= The Kid in You =

The Kid in You is an advertising slogan developed for Kellogg's Frosted Mini-Wheats by the Leo Burnett Agency in the mid-1980s. The slogan was aimed at adults who were concerned with their perceived maturity but still wanted a sweet tasting children's cereal.

==Overview==
"The Kid in You" campaign, started in 1984, proved to be a brilliant response to demographic challenges facing the breakfast cereal industry in the 1980s. As baby boomers aged and consumers showed an increasing interest in nutritious alternatives to the heavily sweetened, child-oriented cereals that had driven growth for two decades, the breakfast cereal market became more complex and segmented. To maintain its lead in the industry, the Kellogg Company had to respond to the gap in the adult cereal market. It positioned Frosted Mini-Wheats as a product with broad-based appeal. The campaign was aimed at adults whose maturity made them concerned about nutrition but whose taste buds still craved flavor. Considered by critics to be a clever and appealing approach, the strategy was quite successful, and led to Frosted Mini-Wheats becoming one of the best-selling cereals in the United States.

==Historical context==
In the 1960s, Kellogg's success with presweetened cereal brands remained high, and consistently strong brands such as Corn Flakes indicated that a solid market existed for basic cereals as well. Sugar Frosted Mini-Wheats, introduced in 1969, was a product that offered the fundamental nutrition of shredded wheat with the added appeal of sweet taste. The brand, with 'sugar' eventually removed from its name, became Kellogg's anchor product in the growing wheat biscuit category.

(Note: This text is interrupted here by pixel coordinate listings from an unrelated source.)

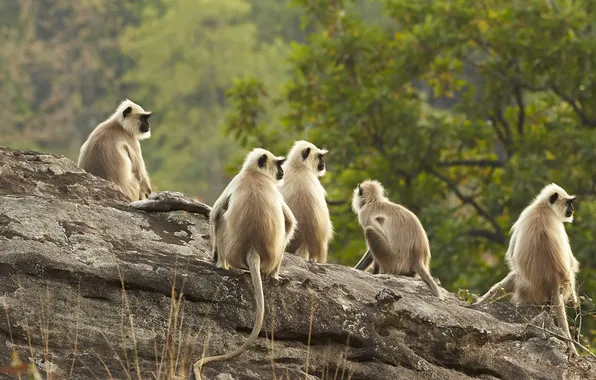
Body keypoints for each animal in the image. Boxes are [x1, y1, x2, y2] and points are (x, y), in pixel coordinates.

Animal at [194, 147, 296, 378]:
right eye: (279, 164)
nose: (282, 173)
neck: (254, 174)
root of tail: (253, 251)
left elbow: (214, 214)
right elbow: (289, 221)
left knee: (221, 217)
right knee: (222, 217)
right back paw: (272, 275)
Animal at [472, 184, 580, 356]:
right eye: (569, 203)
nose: (572, 209)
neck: (543, 207)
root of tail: (554, 281)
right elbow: (571, 262)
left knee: (513, 277)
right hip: (529, 291)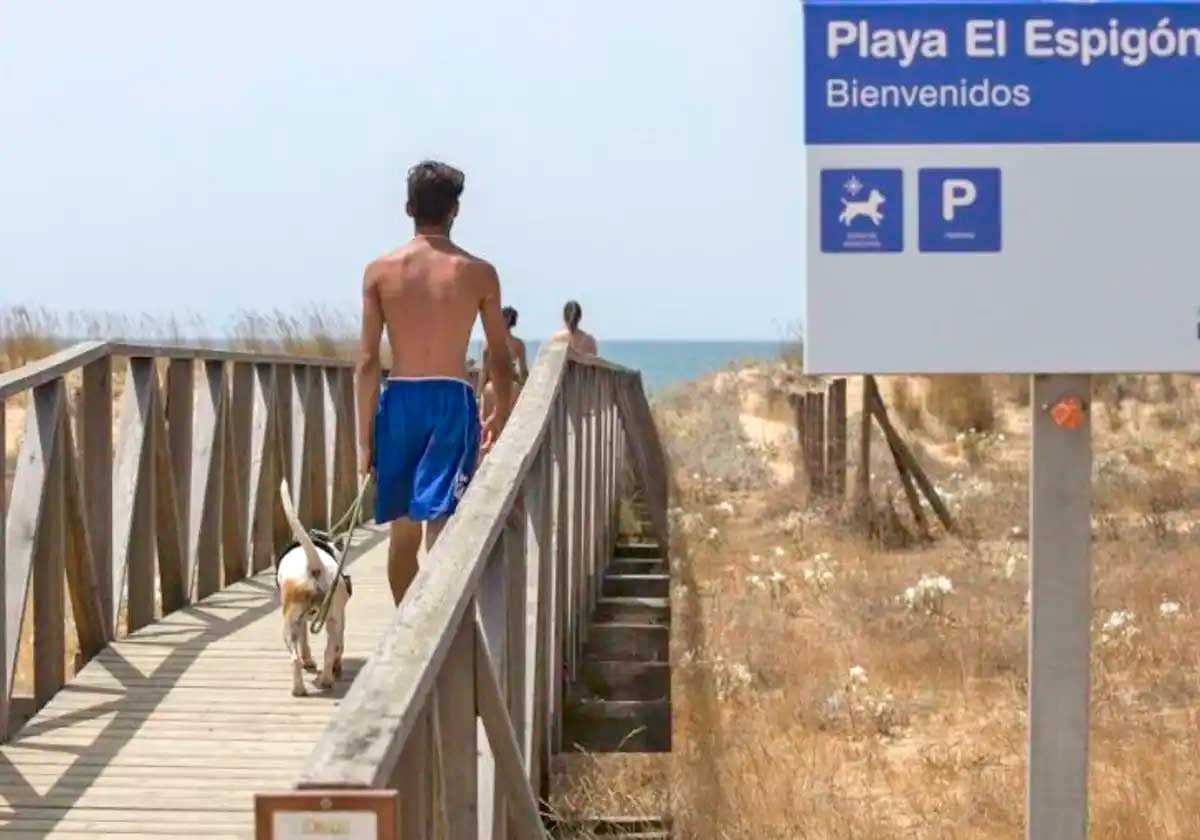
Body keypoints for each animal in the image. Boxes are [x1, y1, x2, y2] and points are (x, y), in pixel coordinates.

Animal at [279, 480, 352, 696]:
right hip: (334, 619)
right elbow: (338, 647)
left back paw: (298, 689)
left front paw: (309, 661)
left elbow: (304, 642)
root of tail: (314, 566)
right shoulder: (340, 617)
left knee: (294, 658)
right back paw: (327, 679)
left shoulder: (301, 621)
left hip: (290, 624)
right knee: (330, 650)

Consumer developments in the late 1970s and early 1980s further affected the cereal industry. Parents and other advocates for children began to complain about the negative effects of sugary cereals and linked children's consumption of presweetened cereals to obesity and tooth decay. Demanding accurate information about product contents, many consumers were dismayed to learn that sugar was the main ingredient in some of these cereals. Medical studies suggesting a relationship between diet and heart disease and cancer helped to stimulate increased interest in basic nutrition and natural foods, including such products as oat bran and whole-grain fiber. In response, cereal manufacturers rushed out oat bran cereals and other products aimed at a health-conscious market. By the early 1980s, cereal companies were responding to consumer preferences that had become complex and specialized. As a product that appealed to both adults and children, Frosted Mini-Wheats was a brand that could remain on pantry shelves even after children had moved away from home.

==Target market==
Children under the age of 17 consume the most cereal per capita. Adults (25-49) by contrast consume approximately half as much. As the baby-boom market aged during the early 1980s, Kellogg's saw its market share decline dramatically. To reverse this trend, Kellogg's believed it had to convince adults to eat more cereal. When they were children, the approximately 75 million adults of this generation had fueled the industry's huge growth. But the adult market had become segmented, primarily into two groups, one concerned with high-fiber cereals with no added sugar, and the other interested in flavor and willing to accept a small amount of added sugar. With Frosted Mini-Wheats, Kellogg's claimed that consumers now did not have to make a choice between healthiness and flavor.

==Marketing strategy==
In response to changing consumer patterns and industry trends, Kellogg's announced a major "back to basics" marketing strategy in 1984. A principal component of this strategy was an increase in advertising dollars, a development the company had begun earlier in the decade. Kellogg's also planned new creative approaches to its advertising. Although it shifted advertising for some of its brands to J. Walter Thompson, it kept Frosted Mini-Wheats with its long-standing agency, Leo Burnett.

To convince middle-aged consumers to eat more Frosted Mini-Wheats, Leo Burnett created a television commercial campaign for prime time. Burnett's strategy combined humor and nostalgia. The television spots presented Frosted Mini-Wheats as a product that could appeal to both sides of a typical adult: the rational side concerned with nutrition and fiber, and the juvenile side attracted to sweet flavor. The "Kid in You" were meant to remind viewers of how much they had enjoyed Frosted Mini-Wheats as children and suggested that it was permissible for serious adults to indulge in their childhood tastes.

==Outcome==
Kellogg's considered Burnett's approach for Frosted Mini-Wheats to be a resounding success. Between 1990 and 1994, the brand doubled in sales and, by 1994, was ranked the number three cereal in the United States.